▸ Text:
It's the stuff of dreams, a small rural club, surrounded by their Kerry equivalent, suddenly cast onto the national stage. Surely, they must be pinching themselves to believe it's happening.

And yet, but for a Cork County Board change in allowing beaten divisional finalists entry to the county championships, Knocknagree's season could have ended in another frustrating case of what might have been.

That elusive county title had eluded them in the previous four years as Duhallow champions, their conquerors inevitably going all the way to lift the cup to compound their misery.

Knocknagree were attempting five-in-a-row until Boherbue stopped them in their tracks, squeezing through by a point in a replay, but the bigger picture remained in view.

Their pride stung, Knocknagree picked themselves and went again, steaming past Delanys and Buttevant to a county semi-final, where Iveleary offered stern opposition only to fall short by a point in a high-scoring thriller.

Erin's Own provided unlikely, but difficult opponents in a strange final in which Knocknagree looked to be heading for a rout until pegged back only to come again for a nine-point triumph.

Now representing Cork in Munster, the popular thinking was Knocknagree would make the final against Kerry's Dromid Pearses, a club with far greater experience at this level.

It duly panned out that way because Knocknagree swept past the Tipperary and Waterford champions with considerable ease as did Dromid on the other side of the draw.

Cork-Kerry rivalry was seen at its most intense on that fateful December afternoon in Mallow, when Knocknagree went toe-to-toe with their rivals in a match which required extra-time before the Duhallow side prevailed by three points.

Now, they could start to think of appearing at Croker, though astute manager John Fintan Daly banished all talk until such time as the All-Ireland semi-final against Donegal's Naomh Colmcille was disposed with and a favourable outcome.

Early goals from James Dennehy, whose effort deflected off a defender into the roof of the net, and the manager's son of the same name helped Knocknagree take a firm grip, leading by 2-4 to 0-3 at the break.

They never lost control thereafter and ran out impressive 2-9 to 0-7 winners. Now they could talk of the final and all that's associated with being involved on the great day.

It's championship game number 13 and, of course, all associated with Knocknagree are keeping their fingers crossed that it brings them the required luck.

Standing in their way will an equally determined lot. Multyfarnham is a Westmeath club situated on the shores of Lough Derraveragh on the outskirts of Mullingar and their maroon and white colours will be conspicuous, too.

As you'd imagine, reaching an All-Ireland final has everyone agog, especially as Multyfarnham had to wait 61 years before claiming the county title in 2017.

Their long spell in the wilderness finally came to an end and their hard work at developing a strong and vibrant under-age section was beginning to pay dividends.

Eleven of the likely starting 15 are aged 24 or younger and it's this exuberance which Knocknagree must curb.

▸ Listed entries:

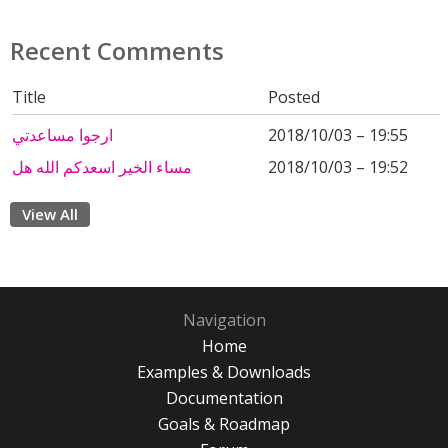
Recent Comments
Title
Posted
ارجوا مساعدتي
2018/10/03 – 19:55
مساء الخير اسعدكم الله هل
2018/10/03 – 19:52
View All
Navigation
Home
Examples & Downloads
Documentation
Goals & Roadmap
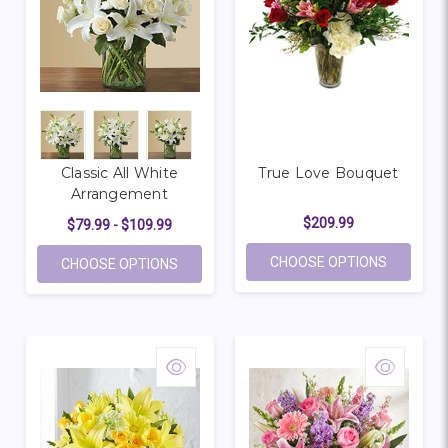
Classic All White
True Love Bouquet
Arrangement
$209.99
$79.99 - $109.99
FOR TRU
CHOOSE OPTIONS
FOR CLASSIC ALL WHITE ARRANGEMENT
CHOOSE OPTIONS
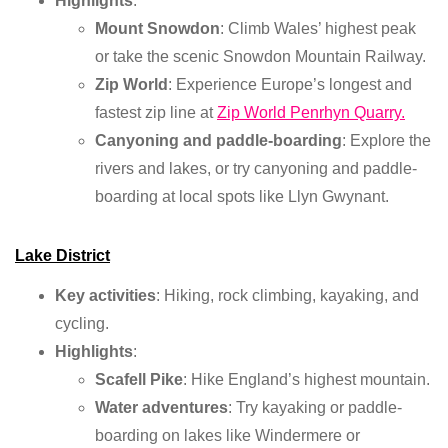
Highlights
:
Mount Snowdon
: Climb Wales’ highest peak
or take the scenic Snowdon Mountain Railway.
Zip World
: Experience Europe’s longest and
fastest zip line at
Zip World Penrhyn Quarry.
Canyoning and paddle-boarding
: Explore the
rivers and lakes, or try canyoning and paddle-
boarding at local spots like Llyn Gwynant.
Lake District
Key activities
: Hiking, rock climbing, kayaking, and
cycling.
Highlights
:
Scafell Pike
: Hike England’s highest mountain.
Water adventures
: Try kayaking or paddle-
boarding on lakes like Windermere or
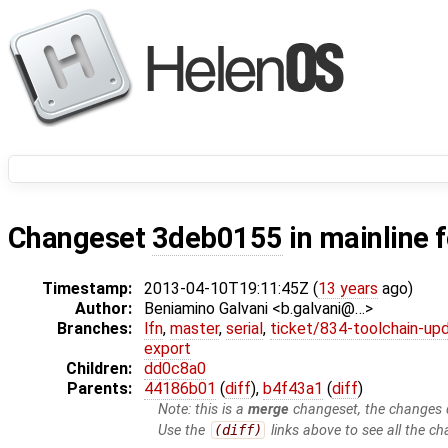
Changeset
3deb0155
in mainline 
Timestamp:
2013-04-10T19:11:45Z (
13 years
ago)
Author:
Beniamino Galvani <b.galvani@…>
Branches:
lfn
,
master
,
serial
,
ticket/834-toolchain-up
export
Children:
dd0c8a0
Parents:
44186b01
(
diff
),
b4f43a1
(
diff
)
Note: this is a
merge
changeset, the changes d
Use the
(diff)
links above to see all the ch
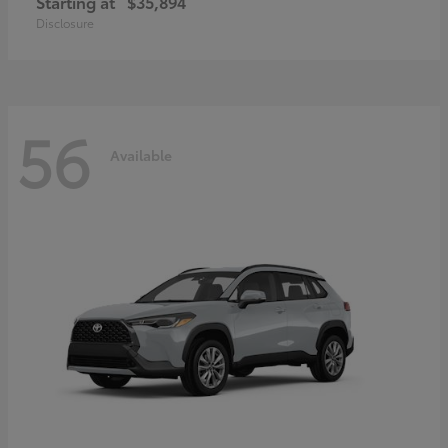
Starting at
$35,894
Disclosure
56
Available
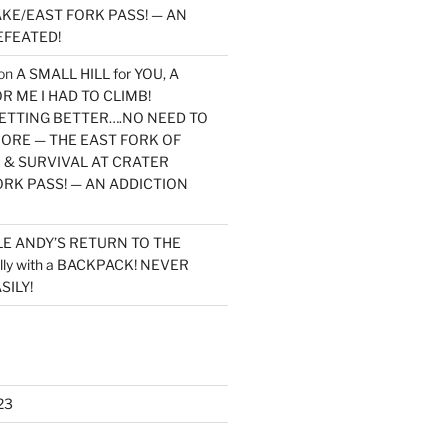
KE/EAST FORK PASS! — AN
EFEATED!
on
A SMALL HILL for YOU, A
 ME I HAD TO CLIMB!
TTING BETTER….NO NEED TO
MORE — THE EAST FORK OF
 & SURVIVAL AT CRATER
ORK PASS! — AN ADDICTION
LE ANDY’S RETURN TO THE
lly with a BACKPACK! NEVER
SILY!
23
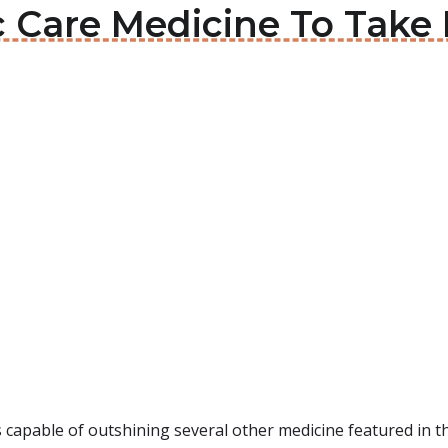
c Care Medicine To Take 
s capable of outshining several other medicine featured in this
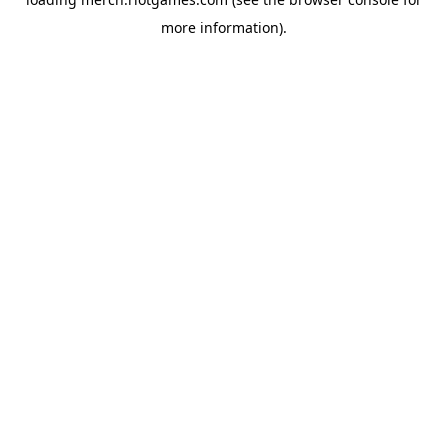
more information).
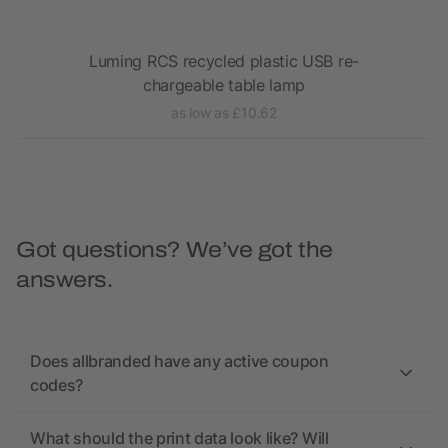
Luming RCS recycled plastic USB re-
VI
chargeable table lamp
as low as £10.62
Got questions? We’ve got the
answers.
Does allbranded have any active coupon
codes?
What should the print data look like? Will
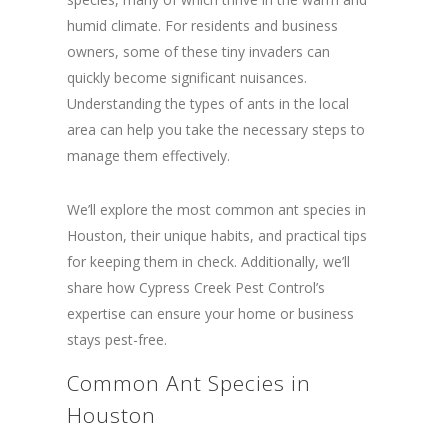
humid climate. For residents and business
owners, some of these tiny invaders can
quickly become significant nuisances.
Understanding the types of ants in the local
area can help you take the necessary steps to
manage them effectively.
We’ll explore the most common ant species in
Houston, their unique habits, and practical tips
for keeping them in check. Additionally, we’ll
share how Cypress Creek Pest Control’s
expertise can ensure your home or business
stays pest-free.
Common Ant Species in
Houston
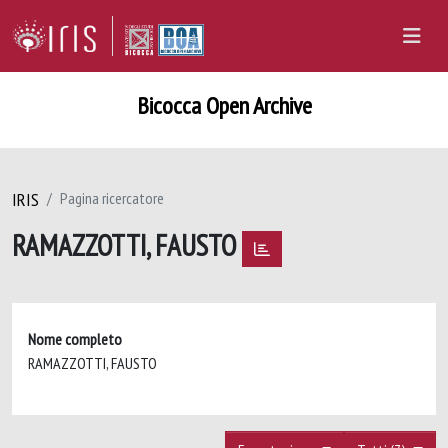
Bicocca Open Archive
IRIS
Pagina ricercatore
RAMAZZOTTI, FAUSTO
Nome completo
RAMAZZOTTI, FAUSTO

▸ Exercise instructions:
**a.** Do the following statements agree with the Knocknagree article? Answer yes or no for each, and quote the words of the article that decide it. (i) Knocknagree beat Iveleary by a point in the county semi-final. (ii) Multyfarnham won the 2017 county title after waiting 51 years. (iii) The Munster final against Dromid Pearses was settled without extra time.
**b.** In the rows, starting with the line containing "c Care Medicine To Take" and going on through the end of the rows, change "Houston" to "Dallas" and keep everything else the same. Leave out the pictures.

▸ Answer set:
**a.**
(i) Yes: "where Iveleary offered stern opposition only to fall short by a point in a high-scoring thriller."
(ii) No: "Multyfarnham had to wait 61 years before claiming the county title in 2017."
(iii) No: "in a match which required extra-time before the Duhallow side prevailed by three points."

**b.**
c Care Medicine To Take 
s capable of outshining several other medicine featured in this
more information).
Luming RCS recycled plastic USB re-
VI
chargeable table lamp
as low as £10.62
Got questions? We’ve got the
answers.
Does allbranded have any active coupon
codes?
What should the print data look like? Will
humid climate. For residents and business
owners, some of these tiny invaders can
quickly become significant nuisances.
Understanding the types of ants in the local
area can help you take the necessary steps to
manage them effectively.
We’ll explore the most common ant species in
Dallas, their unique habits, and practical tips
for keeping them in check. Additionally, we’ll
share how Cypress Creek Pest Control’s
expertise can ensure your home or business
stays pest-free.
Common Ant Species in
Dallas
Bicocca Open Archive
IRIS
Pagina ricercatore
RAMAZZOTTI, FAUSTO
Nome completo
RAMAZZOTTI, FAUSTO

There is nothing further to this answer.